Walking home today and my mind wanders along with my feet. After Willie died, walking became of form of moving meditation for me and today felt very much like that.
I have made a conscious effort to not dwell… to not focus on what has been lost but rather on the present and what I have in my life now. For the most part this has been a good thing and it’s worked in letting me try to move forward.
Today though all I could think about on the way home was Willie. I miss him. It hurts. On so many levels and in so many ways.
I catch myself chastising myself for doing what I “shouldn’t”. I realize that I’m sad and grieving now not only for Willie and what I lost but also for what won’t ever be now. I grieve for things that never happened and for things that never will. It’s bad enough to feel the pain of loss but to feel pain for things that never were seems not only ridiculous but indulgent and selfish.
So I get mad at myself for doing it. I get angry that I’m not grieving “properly”. The anger turns to hatred and then the tears come… and the truth that underneath all that anger is simple hurt.
I miss him.
I muse over the fact that suicide is something that isn’t fair. The simplicity of it is that a life has been taken. Just like murder; someone is to blame. With suicide, it’s even easy in a sense; we know exactly who was responsible for the death. In our case, we even had notes and reasons, of a sort, explained by him. The unfortunate part of this is that there is no one to blame, really, except for Willie. We can’t vilify bullies or predators who harassed him and drove him to kill himself. He’s not a victim of anyone’s malicious intent or ignorant brutality. I can argue that the “system” failed him or that his doctors or counsellors didn’t do what they should have or that this or that or this or that could have, would have, should have…that mental illness clouded his judgement and altered his mind to the point that he chose actions that he would not have, had he been healthy. After all the conjecture and hindsight the most basic of all truths is that Willie took his own life. That at the second when he had to make a choice to do it or not, he chose to take an action that would result in his death. I believe that his mental illness contributed to his choice and his actions but I also believe that he knew fully and consciously what he was doing, and that it was his choice.

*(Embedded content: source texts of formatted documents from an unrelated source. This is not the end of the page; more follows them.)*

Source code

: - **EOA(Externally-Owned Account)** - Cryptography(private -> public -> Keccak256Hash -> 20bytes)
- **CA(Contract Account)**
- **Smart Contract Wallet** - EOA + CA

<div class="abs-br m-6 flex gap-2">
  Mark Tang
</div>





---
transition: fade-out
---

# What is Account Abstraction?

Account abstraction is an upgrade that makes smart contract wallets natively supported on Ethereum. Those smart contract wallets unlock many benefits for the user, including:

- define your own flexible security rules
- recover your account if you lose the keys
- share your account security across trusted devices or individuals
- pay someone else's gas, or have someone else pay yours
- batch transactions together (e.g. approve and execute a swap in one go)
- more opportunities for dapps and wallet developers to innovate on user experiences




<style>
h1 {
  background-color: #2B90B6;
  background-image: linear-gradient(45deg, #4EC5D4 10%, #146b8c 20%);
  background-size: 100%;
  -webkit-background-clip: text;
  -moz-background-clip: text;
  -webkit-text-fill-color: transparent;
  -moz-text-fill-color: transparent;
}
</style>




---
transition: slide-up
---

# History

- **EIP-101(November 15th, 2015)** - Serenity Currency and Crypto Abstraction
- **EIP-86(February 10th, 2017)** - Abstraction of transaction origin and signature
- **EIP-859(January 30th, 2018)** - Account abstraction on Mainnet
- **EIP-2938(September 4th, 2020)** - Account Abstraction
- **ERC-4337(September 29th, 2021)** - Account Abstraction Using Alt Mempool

I have gone through a period of such anger at him for what he did. That’s dissipated though. Having endured and lived through the hell of the last 2 and a half years I have come to be able to understand, in a sense, his choice. The feeling of just wanting what is, to not be. His journals made it clear that he didn’t necessarily want to be dead, he just didn’t want to live like he was anymore. That is certainly something that I have been able to relate to. With that understanding comes the release of the anger. Replaced with the pain and the hurt of losing him.
Feeling some days like I’m back where I started… but knowing now that, as bad as today is, the belief that tomorrow can be better is there. So, I cry and let the hurt be felt… and try not to turn the hurt inward to anger at myself for feeling it… couch and blanket tonight … up and moving forward again tomorrow.